__The task__:
Rewrite the material from its first line through the line containing "Sell Your Silver", changing "Shop" to "Buy" everywhere it appears and keeping everything else the same. Don't include the pictures.

[Data for analysis Boundary: Start]

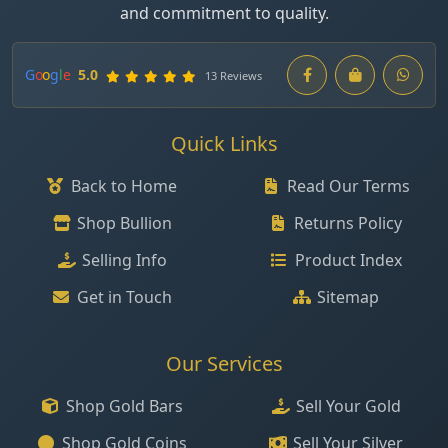
and commitment to quality.
G
o
o
g
l
e
5.0
13 Reviews
Quick Links
Back to Home
Read Our Terms
Shop Bullion
Returns Policy
Selling Info
Product Index
Get in Touch
Sitemap
Our Services
Shop Gold Bars
Sell Your Gold
Shop Gold Coins
Sell Your Silver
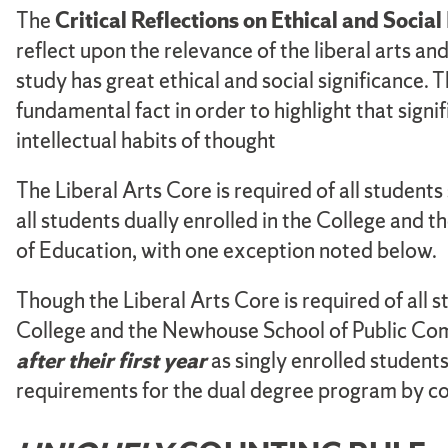
The
Critical Reflections on Ethical and Socia
reflect upon the relevance of the liberal arts and 
study has great ethical and social significance. 
fundamental fact in order to highlight that signif
intellectual habits of thought
The Liberal Arts Core is required of all students
all students dually enrolled in the College an
of Education, with one exception noted below.
Though the Liberal Arts Core is required of all st
College and the Newhouse School of Public Com
after their first year
as singly enrolled student
requirements for the dual degree program by 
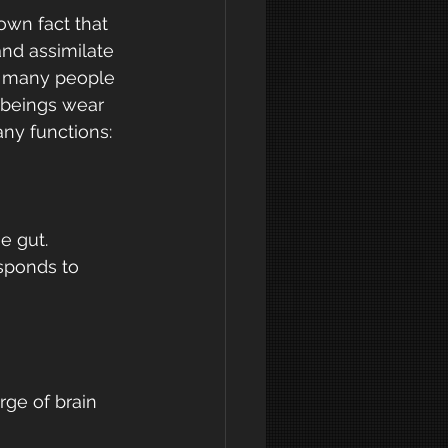
own fact that 
and assimilate 
t many people 
 beings wear 
any functions:
e gut. 
sponds to 
ge of brain 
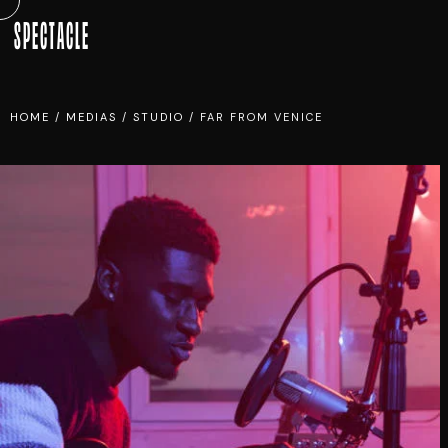
SPECTACLE
HOME
/
MEDIAS
/
STUDIO
/
FAR FROM VENICE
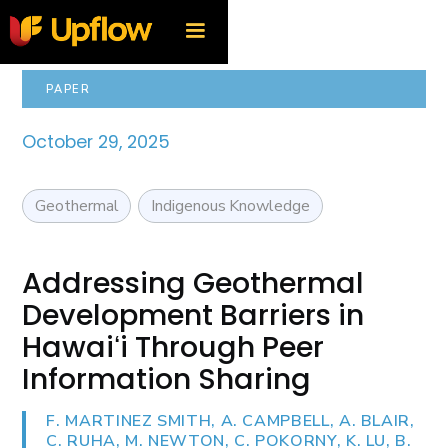
PAPER
October 29, 2025
Geothermal
Indigenous Knowledge
Addressing Geothermal
Development Barriers in
Hawaiʻi Through Peer
Information Sharing
F. MARTINEZ SMITH, A. CAMPBELL, A. BLAIR,
C. RUHA, M. NEWTON, C. POKORNY, K. LU, B.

[Data for analysis Boundary: End]

__Your solution__:
and commitment to quality.
G
o
o
g
l
e
5.0
13 Reviews
Quick Links
Back to Home
Read Our Terms
Buy Bullion
Returns Policy
Selling Info
Product Index
Get in Touch
Sitemap
Our Services
Buy Gold Bars
Sell Your Gold
Buy Gold Coins
Sell Your Silver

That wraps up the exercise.